The BE-3, also known as Alcyone, was a solid rocket motor designed by Hercules Inc. that was flown from 1962 to 1984. The BE-3 motor was originally made for use as a retrorocket on the Ranger moon missions, though would later fly multiple times as the apogee kick motor (AKM) on various satellites, most commonly being for the Vela satellites. The vast majority of BE-3 variants launched were BE-3B1s, which frequently flew as upper stages on most Athena RTV rockets, some Strypi variants, and the Sparta rocket. When used as a stage, the BE-3B1 was designated as Alcyone. In 1971, use of the BE-3 began to drastically dwindle, with its final three flights being in 1972, 1974, and 1984, with just one launch per year each.

==Details==
- Thrust: 34.00 kN
- Wet mass: 100 kg
- Dry mass (BE-3): 28 kg
- Dry mass (BE-3B1): 39 kg
- Burn time (BE-3): 9.0 s
- Burn time (BE-3B): 7.9 s
- Height: 0.60 m
- Diameter: 0.60 m

==Variants==
- BE-3: Used as the retrorocket on Ranger 3, 4, and 5, all of which were launched in 1962. Also flown on the Sparta rocket as the 3rd stage. On Sparta's final flight, it was mated directly to WRESAT.

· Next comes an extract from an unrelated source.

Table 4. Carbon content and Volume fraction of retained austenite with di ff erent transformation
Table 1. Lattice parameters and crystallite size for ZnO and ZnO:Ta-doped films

- BE-3A: Used 3 times as the AKMs for Vela 1 through 6.
- BE-3B1: Used as the 5th stage on Athena RTV rockets—other than the Athena H, a 4-stage variant—and the Strypi VI, VIIAR, and the VIIR; by far the most flown variant. Also used as the AKM for Vela 7 and 8.
- BE-3A7: AKM for Vela 9 through 12.
- BE-3A9: Flown once as an kick motor for the AMPTE-IRM spacecraft, launched aboard a Delta 3924; only Delta launch of a BE-3.